Seems he was a head (ha!) of his time.

"your highness , the people are revolting!"

"you're telling me! i think it must be all those poisons building up in their colons. and maybe the rampant disease, poverty, and government corruption, off the record."

"what can we do?"

"tell 'em to poop three times a day. that'll keep them busy."

truly, you are an artist mud. i'm sure your mother is very proud of you. this poem would look wonderful framed.

when my dog "scoots" its because he didnt get all his toxins out either....so shall we as humans start scooting?


Bravo Mud & Insom!

I love the word "pooter". I think I'll work it into as many conversations as I can today.

bravo mud!

a true artiste!

casey, maybe you can use it combined with Stavros...

The Swazi Observer has one helluva perky newsteam in their upper banner.

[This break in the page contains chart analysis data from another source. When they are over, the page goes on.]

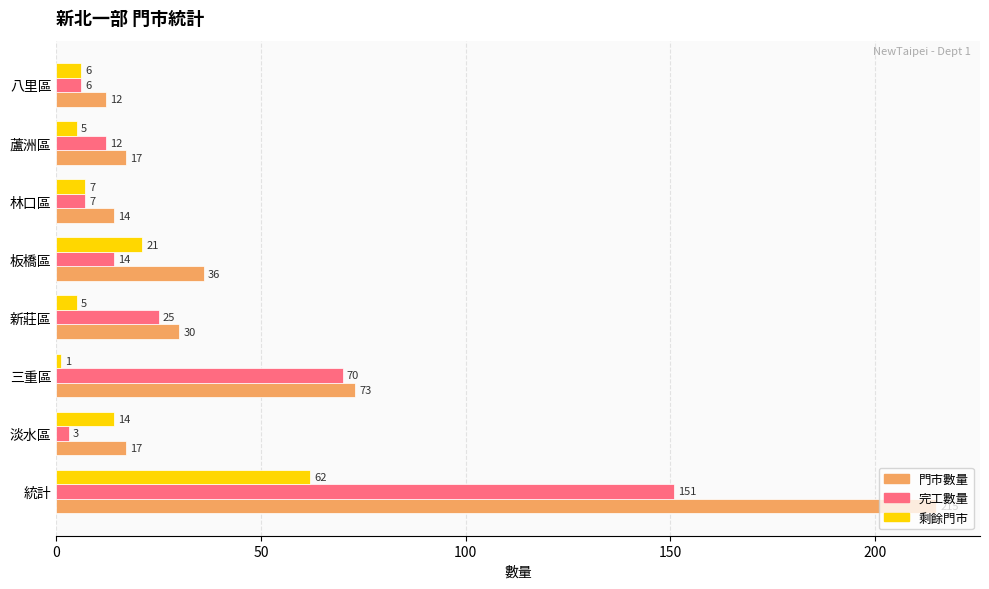

What is the average value of the 完工數量 series?

36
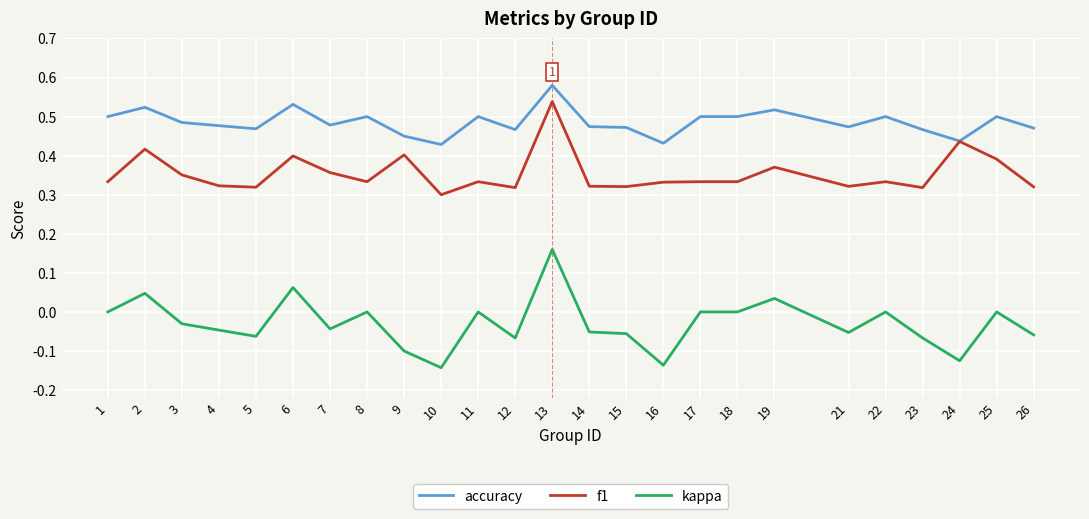

Count the number of data series in this chart.

3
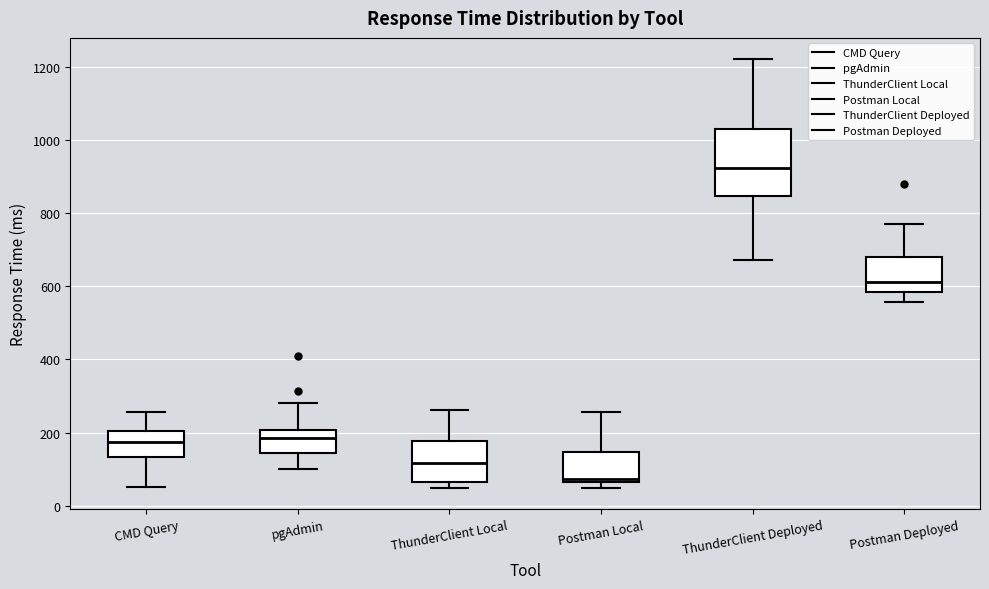

Reading left to right, read every box against the y-axis: the position of its median line, the range the box covers, and the ends of its whiskers. The values are not printed on the chart, so give them approximately, as read against the axis.

CMD Query: median 180, box 140 to 200, whiskers 60 to 260
pgAdmin: median 180, box 140 to 200, whiskers 100 to 280
ThunderClient Local: median 120, box 60 to 180, whiskers 40 to 260
Postman Local: median 80, box 60 to 140, whiskers 40 to 260
ThunderClient Deployed: median 920, box 840 to 1040, whiskers 680 to 1220
Postman Deployed: median 620, box 580 to 680, whiskers 560 to 780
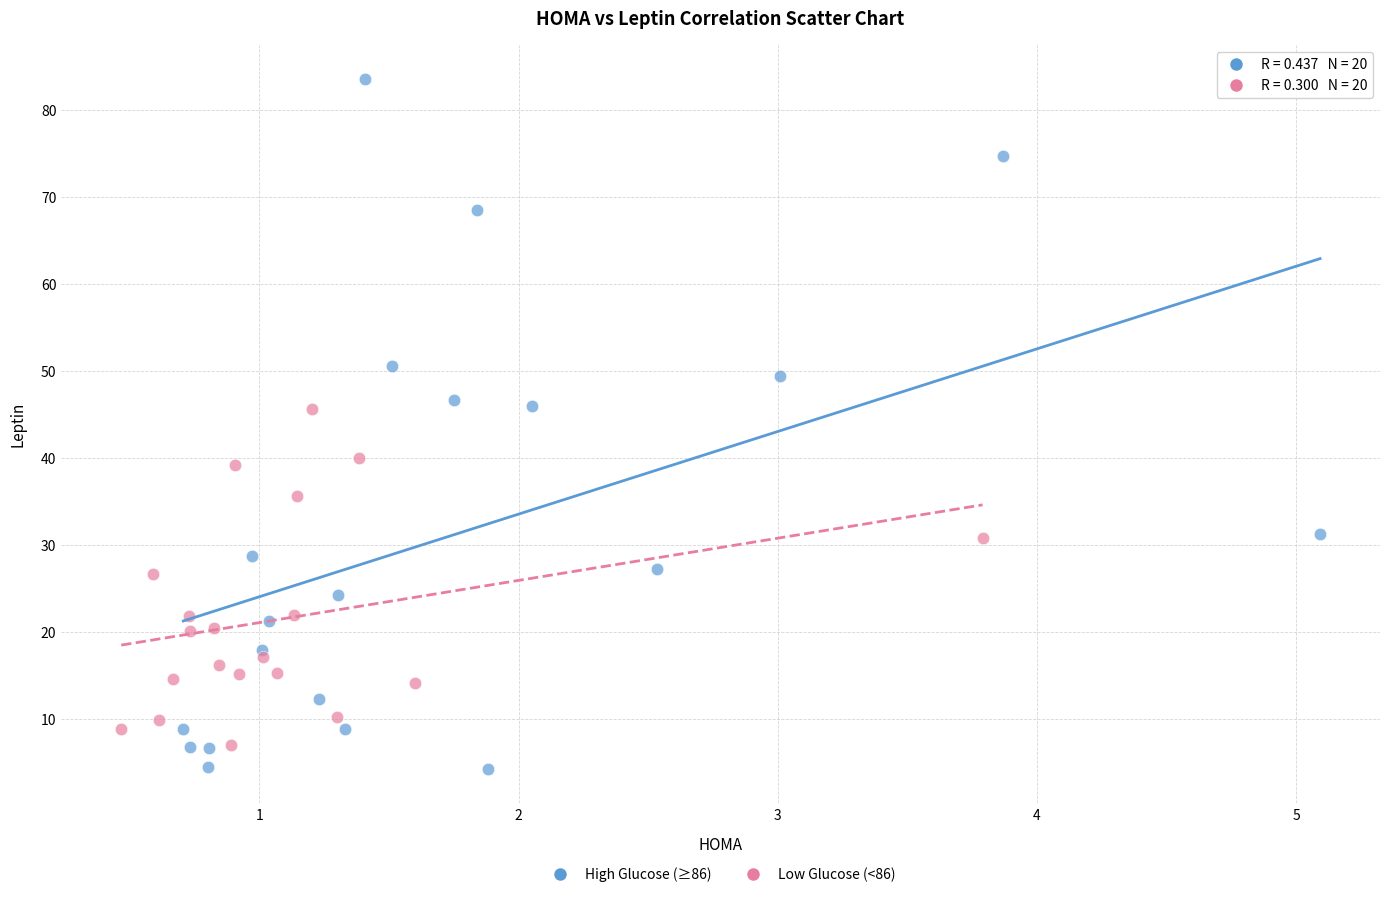

Which series reaches the maximum Y coordinate?

High Glucose (≥86)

Check it out.

LOL stevie...although it looks like a few of those need a bit of support (IYKWIM)

"Dirty Colon Folds" WBGNF any and all (c)rap um...
What's a word that's the exact opposite meaning of artist?


I wish I'd thunk of that one, Siouxie.


Good morning, blurk. Well I've had more coffee.

Although, dirty and folds also brings up Ms. Twatney's dangly bits.


For example, carrots, cucumber and water melon are very useful in cleaning the colon.

*doesn't wait for the video*

Amy Grant, mud?

"Folded Colons" wbagnfa ... punk band?

(mud' ... I should hope to be nibbled to death by Muscovy ducks that y'all made up that quote ... merely ... um ... "relieved" ... does that word werk on this thread?)

gfunk: try listening to one of her albums, you'll see what i mean. extreme poopy cramps. involuntary. sorta like manilow.

So where does one find Kama Sutra for the Toilet? I looked on Amazon, and came up empty.

Calling all civic minded citizens: vote in the weekly poll!

Zodwa Baartjies is the source of the folded colon, plastic frying oil AND chicken-based infertility bits!!!

You can find the exceptionally wise Ms. Baartjies here:

Interestingly enough, nothing in her incredibly inflated job description establishes her as even a local nutritionist, much less a leading nutritionist - both of which she is referred to in these articles.

I especially enjoyed that she imparted her vast wisdom at a "Christmas party for staff of SwaziBank." All I can say is, Party On Zodwa! And I have added the Swazi Observer to the top of my favorites list.

(thduggie - I did take the poll, as well. I voted with the rest of the tightasses, fortunately a minority so far, to impound those festive cattle.)